顔を出したのはあのしろいねこのぬいぐるみだ。表面は短毛ではあるが手触りが良く、優しく握っていても沈み込むような柔らさがある。
「……紫」
「欲しかったんじゃないのか?」
「…………いや、わしは……。わしみたいなモンが、こがいなぬいぐるみなんぞ欲しい言うたらおかしいじゃろ」
「おかしくない。欲しいものは欲しいと言わないと分からないぞ」
「その台詞、普段のわれにそのままそっくり返してやるわい」
口をとがらせて藤堂は視線を横に落とした。
「ありがとうな。
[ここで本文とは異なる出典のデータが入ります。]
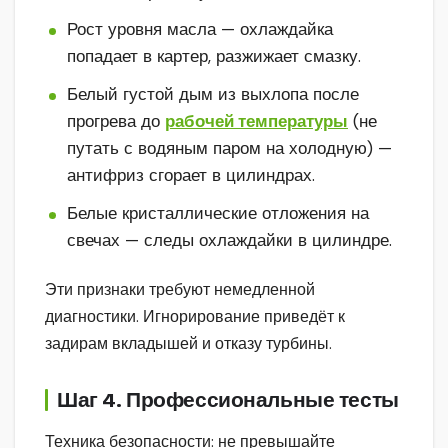
Рост уровня масла — охлаждайка
попадает в картер, разжижает смазку.
Белый густой дым из выхлопа после
прогрева до
рабочей температуры
(не
путать с водяным паром на холодную) —
антифриз сгорает в цилиндрах.
Белые кристаллические отложения на
свечах — следы охлаждайки в цилиндре.
Эти признаки требуют немедленной
диагностики. Игнорирование приведёт к
задирам вкладышей и отказу турбины.
Шаг 4. Профессиональные тесты
Техника безопасности: не превышайте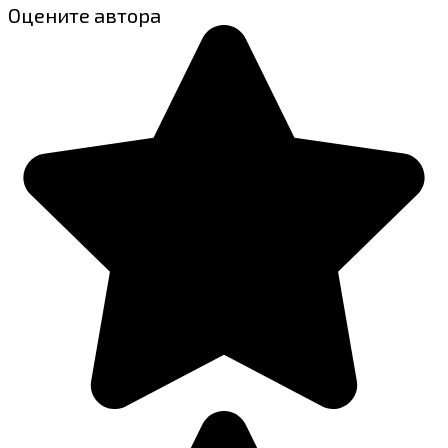
Оцените автора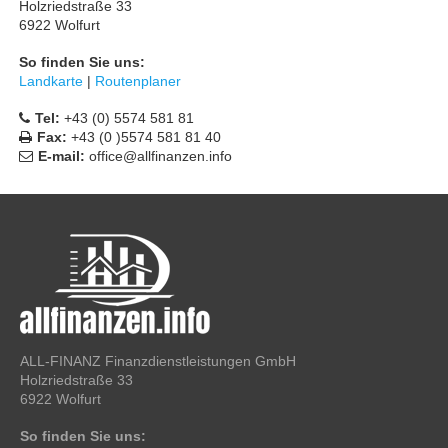
Holzriedstraße 33
6922 Wolfurt
So finden Sie uns:
Landkarte
|
Routenplaner
Tel:
+43 (0) 5574 581 81
Fax:
+43 (0 )5574 581 81 40
E-mail:
office@allfinanzen.info
ALL-FINANZ Finanzdienstleistungen GmbH
Holzriedstraße 33
6922 Wolfurt
So finden Sie uns: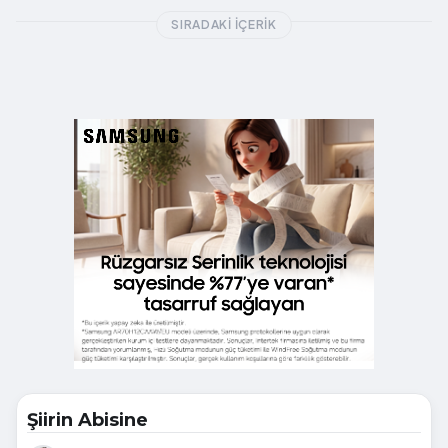
SIRADAKI İÇERIK
Şiirin Abisine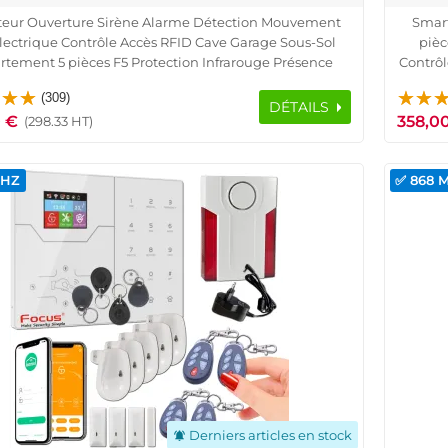
teur Ouverture Sirène Alarme Détection Mouvement
Smar
lectrique Contrôle Accès RFID Cave Garage Sous-Sol
pièc
tement 5 pièces F5 Protection Infrarouge Présence
Contrôl
r Porte Fenêtre Télécommande Logement Connecté
Sous-S
(309)
SmartPhone Ethernet TCP IP Réseau GSM
DÉTAILS
 €
358,0
(298.33 HT)
MHZ
✅ 868 
Derniers articles en stock
notifications_active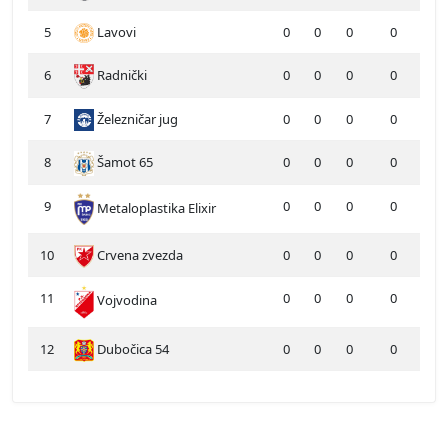
5
Lavovi
0
0
0
0
6
Radnički
0
0
0
0
7
Železničar jug
0
0
0
0
8
Šamot 65
0
0
0
0
9
0
0
0
0
Metaloplastika Elixir
10
Crvena zvezda
0
0
0
0
11
0
0
0
0
Vojvodina
12
Dubočica 54
0
0
0
0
紫……」
(直接渡して正解だったな)
無骨な手でふにふにと嬉しそうに顔を撫でている姿を誰も知らないのだと思うと、優越感とともになんだか妙に可愛らしくて胸がいっぱいになる。
(かわいい……なんて言ったら怒るんだろうな)
あの鬼の藤堂が、だ。ぐっと抑えて紫はひとつ心配していることを口にした。
「もし見つかって困るなら他のものに変えるけれど、大丈夫か?」
「そんなわけいくか。お前がわしにくれたんじゃ、後生大事にする」
「そこまでしなくてもいいけど……」
勿論ぬいぐるみなのだが、あまりに優しく撫でるので表情も相まって本当に気持ちよさそうに見える。
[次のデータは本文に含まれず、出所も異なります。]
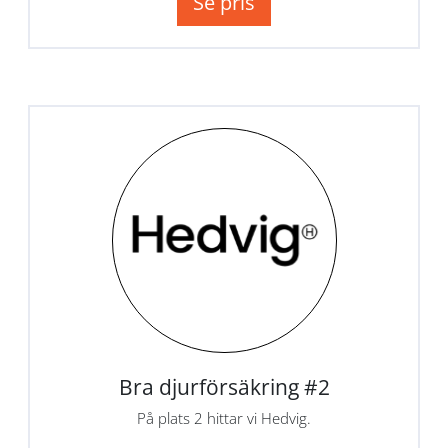
Se pris
Bra djurförsäkring #2
På plats 2 hittar vi Hedvig.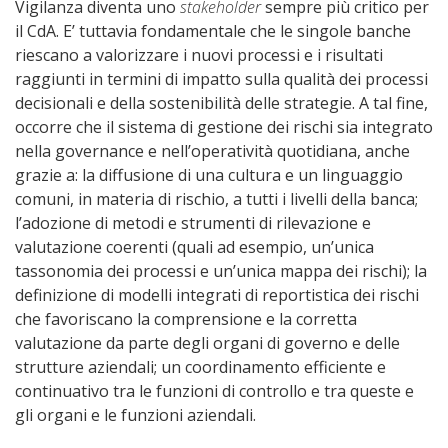
Vigilanza diventa uno
stakeholder
sempre più critico per
il CdA. E’ tuttavia fondamentale che le singole banche
riescano a valorizzare i nuovi processi e i risultati
raggiunti in termini di impatto sulla qualità dei processi
decisionali e della sostenibilità delle strategie. A tal fine,
occorre che il sistema di gestione dei rischi sia integrato
nella governance e nell’operatività quotidiana, anche
grazie a: la diffusione di una cultura e un linguaggio
comuni, in materia di rischio, a tutti i livelli della banca;
l’adozione di metodi e strumenti di rilevazione e
valutazione coerenti (quali ad esempio, un’unica
tassonomia dei processi e un’unica mappa dei rischi); la
definizione di modelli integrati di reportistica dei rischi
che favoriscano la comprensione e la corretta
valutazione da parte degli organi di governo e delle
strutture aziendali; un coordinamento efficiente e
continuativo tra le funzioni di controllo e tra queste e
gli organi e le funzioni aziendali.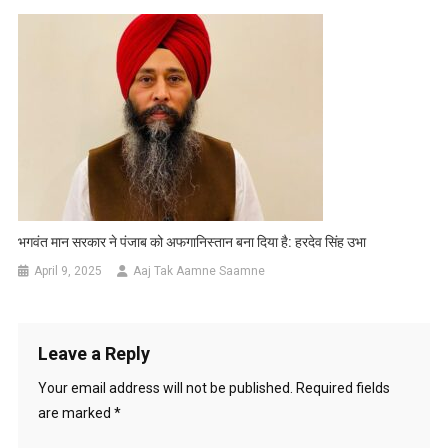
भगवंत मान सरकार ने पंजाब को अफगानिस्तान बना दिया है: हरदेव सिंह उभा
April 9, 2025
Aaj Tak Aamne Saamne
Leave a Reply
Your email address will not be published.
Required fields
are marked
*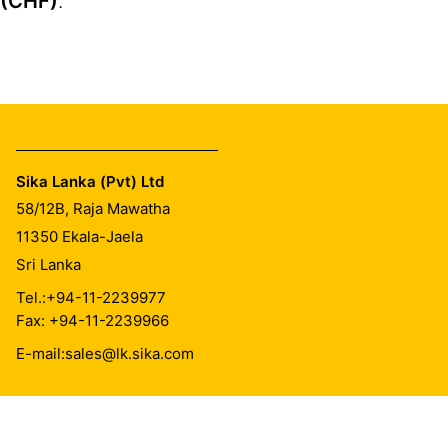
(CHF)
.
Sika Lanka (Pvt) Ltd
58/12B, Raja Mawatha
11350
Ekala-Jaela
Sri Lanka
Tel.:
+94-11-2239977
Fax: +94-11-2239966
E-mail:
sales@lk.sika.com
Imprint
Legal Notice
可愛いもの好き、と公言するぐらいなのだから藤堂も本当に嬉しそうだ。
「紫には驚かされるのう。いくら物欲しそうでも、わしにこんな可愛いものをくれるのはお前ぐらいなもんじゃ」
「もっとワガママ言ってもいいんだぞ」
「充分好きにさせてもらってるがの。……わしは欲張りじゃけぇ、ひとつでも手に入れば全部欲しゅうなる」
「……? そんなにたくさん欲しかったか、ねこ」
真面目な顔で的はずれな返しをする紫に藤堂が肩を揺らす。
「殺風景な部屋じゃけぇ、少しは可愛げがでたかのお」
「夜も寂しくないしな」
「ははは。抱くのは自由じゃろうがな、じゃがわしにはもっとええモンがあるからのぉ。人肌寂しかったらお前に……」
ぬいぐるみをベッドの上に寝かしつけるようにそっと置いた指がゆっくりと紫のほうへ向く。
肩を撫で、頬に添えられた手は少し熱い。
「オレに、なんだ……?」
意地悪そうに聞くと藤堂は薄く笑う。
言わすな阿呆、と照れたように小さな声で囁いて藤堂は紫を優しく抱きしめたのだった。


END
【内緒の誕生日Side Story】

紫が洗濯物を抱えて廊下を歩いていると、風のような速さで黒いなにかがランドリー室に入っていくのが見えた。
(なんだ……?)
静かにランドリー室の扉を開けて中をのぞく。
そこには背中を丸めてきょろきょろと辺りを気にする藤堂の姿があった。
「どうしたんだ藤堂さん」
「おあっ!?」
「!?」
「……は。あ、な、なんじゃ、ゆ、紫か……」
慌ててとっさに背中のほうへと隠したものが何であるか、紫にはすぐに分かってしまった。
「それ……」
あの、ねこのぬいぐるみだ。
観念してか藤堂は持ち直して少し左右に揺らして見せる。少し汚れているようだった。
(ずいぶん撫でていたからな……。本当に気に入ったんだな)
「元が真っ白じゃからのぅ。洗ってやるかと思うたんじゃが……あいにく部屋の洗剤が全部切れとってな」
「そうか」
「…………」
「なぁ、藤堂さん」
「なんじゃ」
「洗剤だけ取りに来て、部屋で洗ったらよかったんじゃないのか?」
「あ…………」
面食らったように藤堂が目をパチパチさせている。
そんなことも忘れるほど一刻も早く洗いたかった、と。藤堂らしからぬ行動に少し嬉しくもある。
「………あー………、うん。そうじゃな……」
バツが悪そうにぬいぐるみを両手に包むように握り締めて視線を外した藤堂に、紫は手を伸ばしていつもされるようにポンポンと頭を撫でた。
「可愛いな、藤堂さん」
「可愛いわけあるかい!」
(そういうところが可愛いんだけどな……)
さらに口に出したら面倒なことになりそうなので、押し黙ることにした。